### WORK TASK
Retype every record exactly. Skip the images.

### SUPPLIED MATERIAL

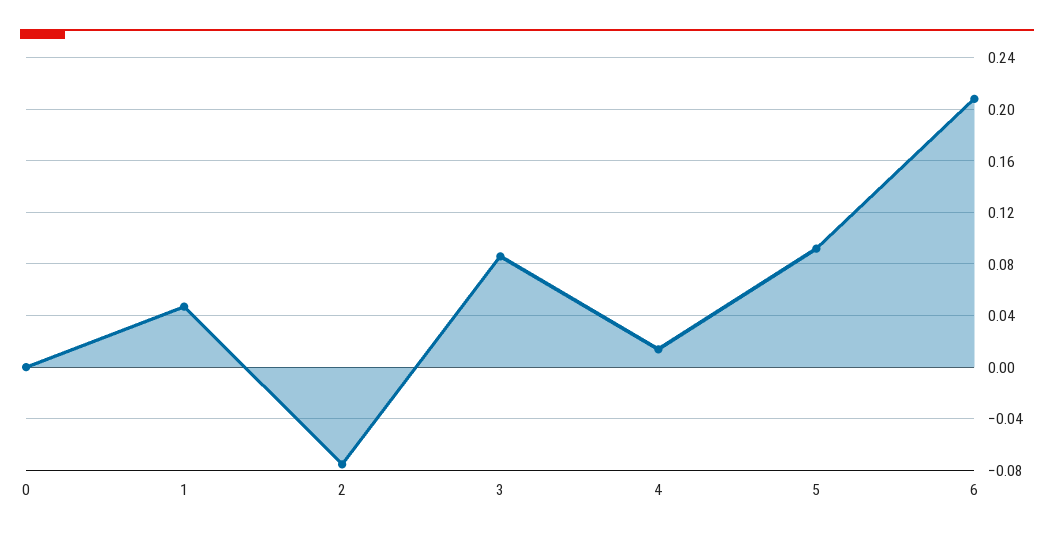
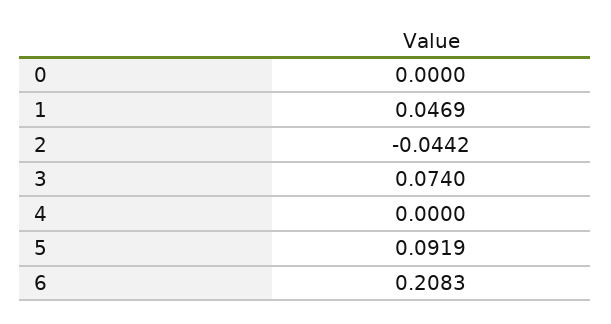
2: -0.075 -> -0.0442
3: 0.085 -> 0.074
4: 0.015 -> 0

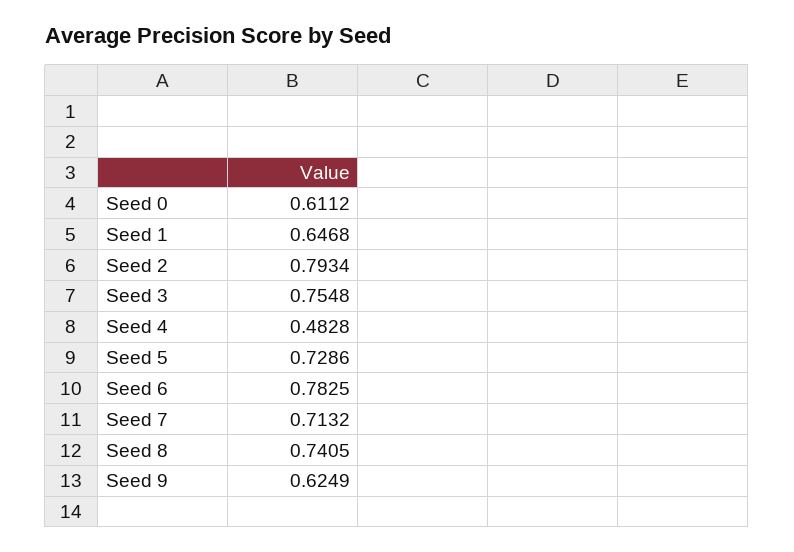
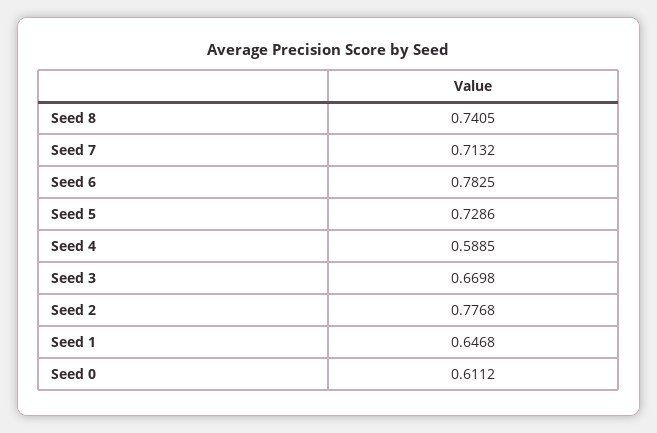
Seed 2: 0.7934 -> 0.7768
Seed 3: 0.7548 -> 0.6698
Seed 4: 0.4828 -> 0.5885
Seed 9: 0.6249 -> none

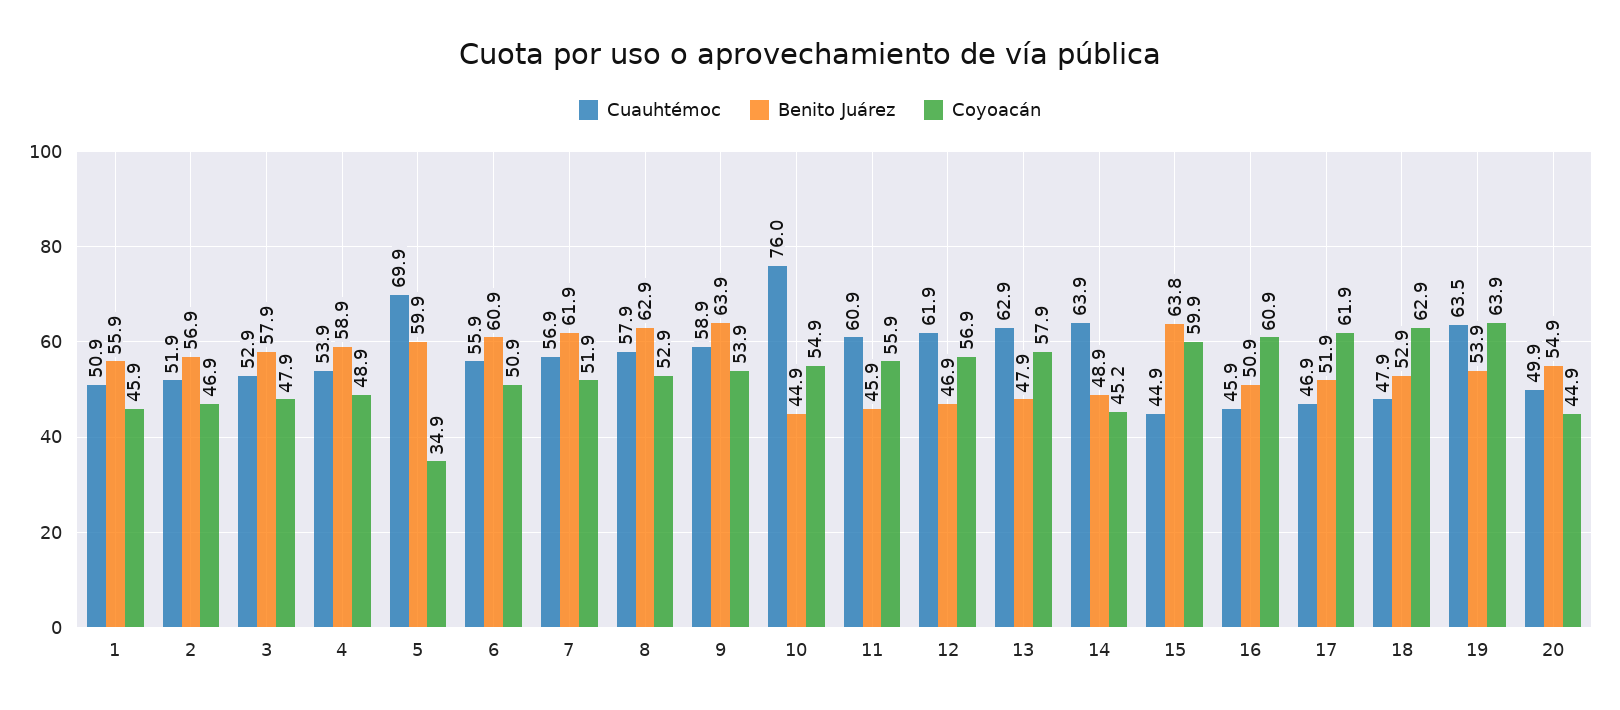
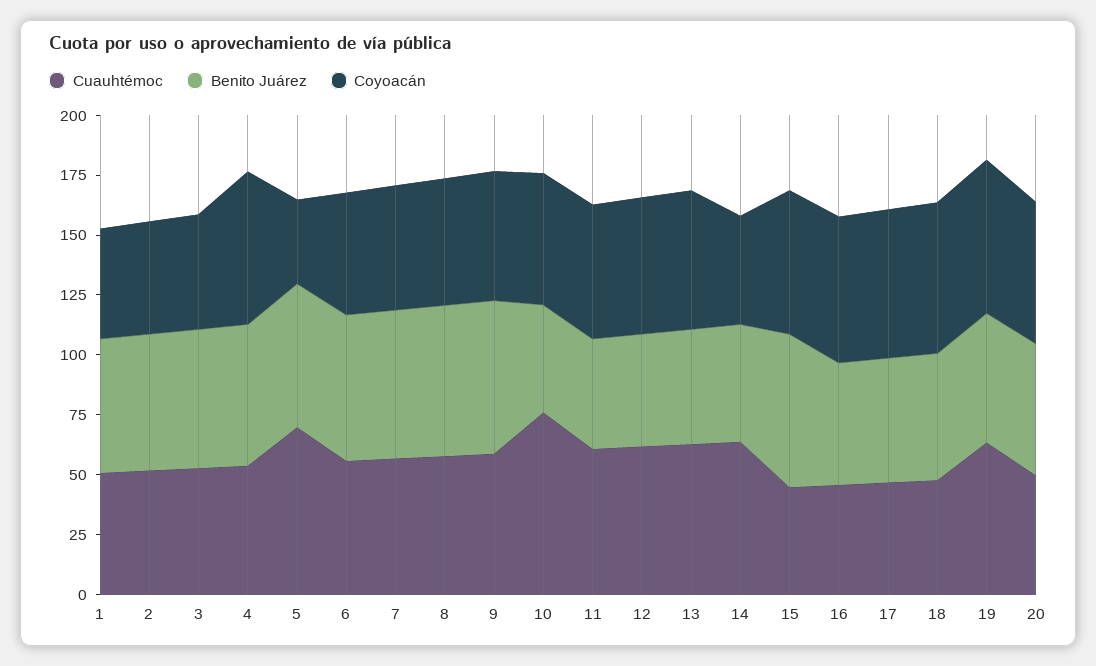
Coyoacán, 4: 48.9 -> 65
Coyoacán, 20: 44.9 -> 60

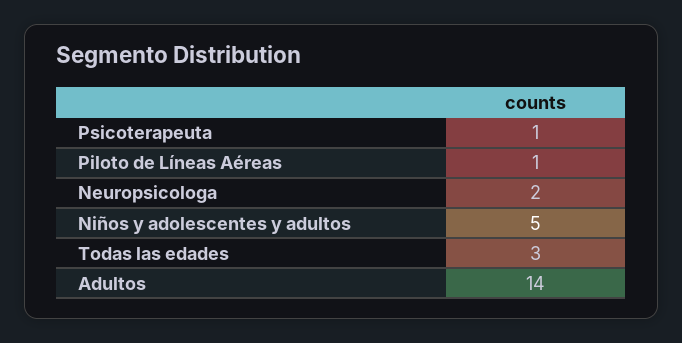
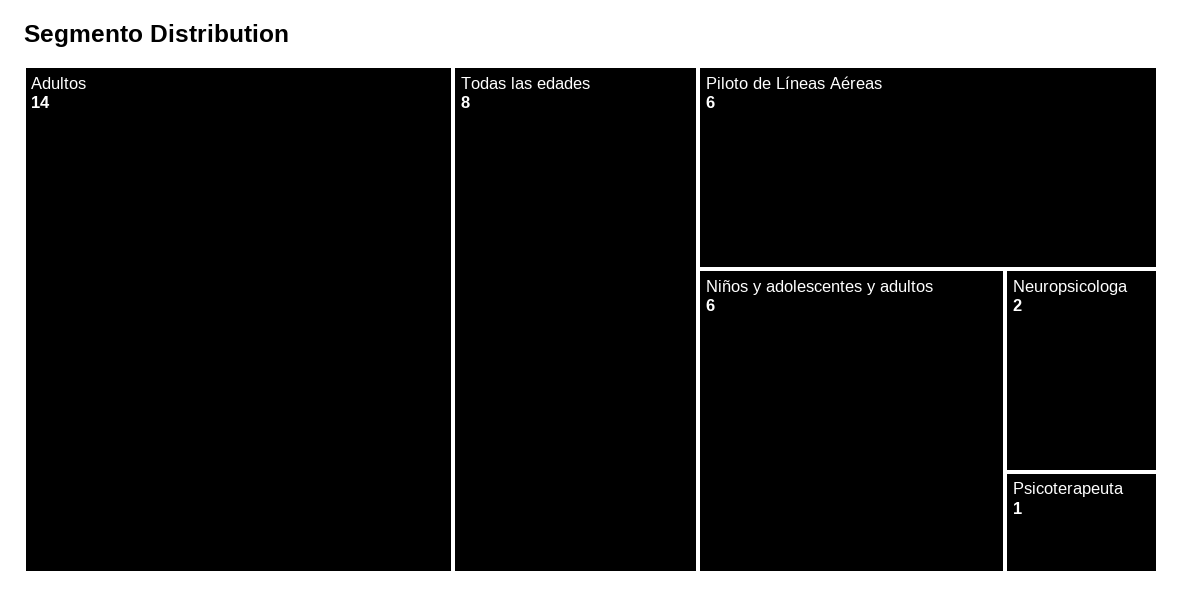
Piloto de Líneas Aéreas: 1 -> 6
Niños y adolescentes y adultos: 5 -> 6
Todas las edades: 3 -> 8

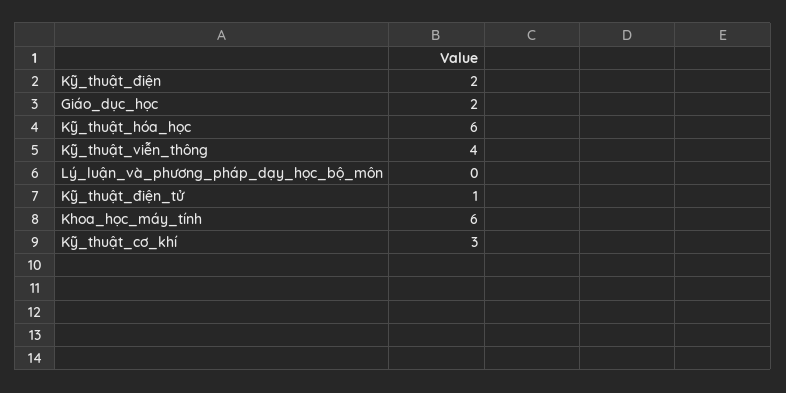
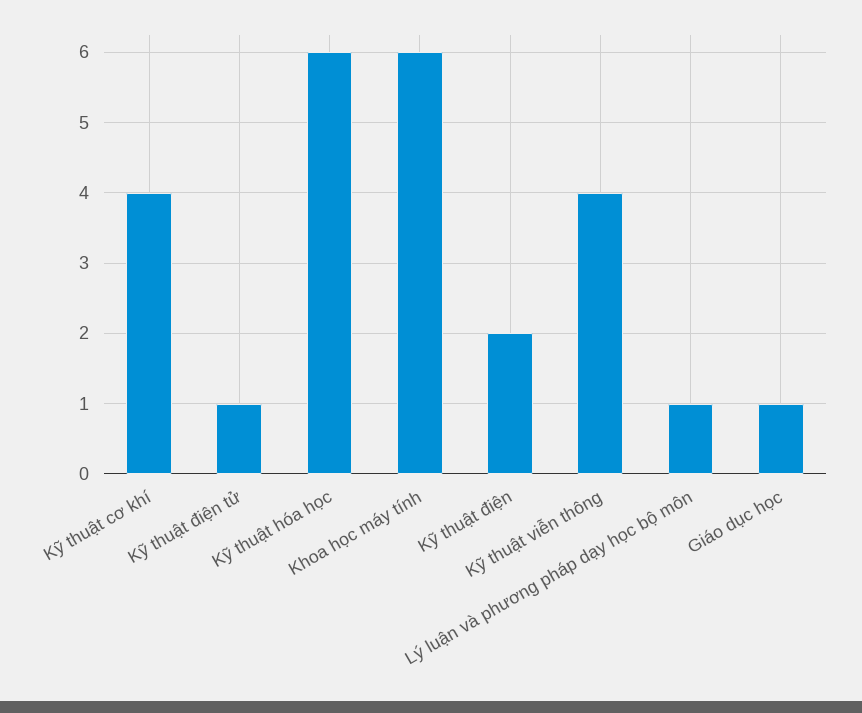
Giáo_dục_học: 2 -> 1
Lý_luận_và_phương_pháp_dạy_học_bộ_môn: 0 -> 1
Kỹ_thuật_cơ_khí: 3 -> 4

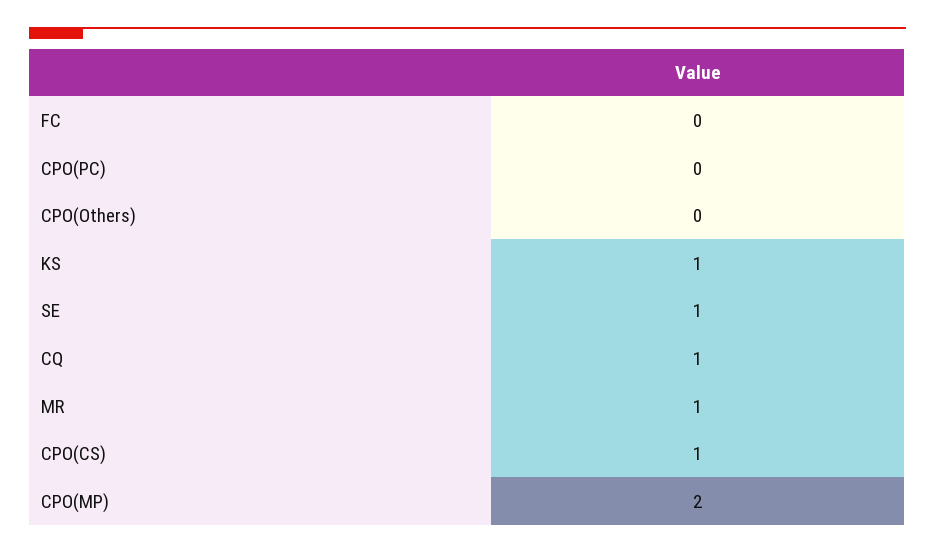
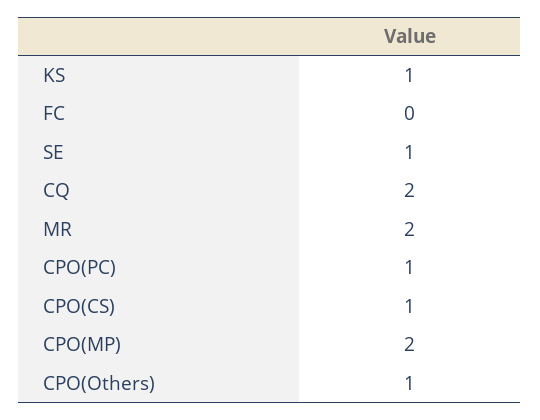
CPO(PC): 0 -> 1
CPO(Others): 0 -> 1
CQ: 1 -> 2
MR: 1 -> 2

### WRITTEN REPLY
2: -0.075 -> -0.0442
3: 0.085 -> 0.074
4: 0.015 -> 0

Seed 2: 0.7934 -> 0.7768
Seed 3: 0.7548 -> 0.6698
Seed 4: 0.4828 -> 0.5885
Seed 9: 0.6249 -> none

Coyoacán, 4: 48.9 -> 65
Coyoacán, 20: 44.9 -> 60

Piloto de Líneas Aéreas: 1 -> 6
Niños y adolescentes y adultos: 5 -> 6
Todas las edades: 3 -> 8

Giáo_dục_học: 2 -> 1
Lý_luận_và_phương_pháp_dạy_học_bộ_môn: 0 -> 1
Kỹ_thuật_cơ_khí: 3 -> 4

CPO(PC): 0 -> 1
CPO(Others): 0 -> 1
CQ: 1 -> 2
MR: 1 -> 2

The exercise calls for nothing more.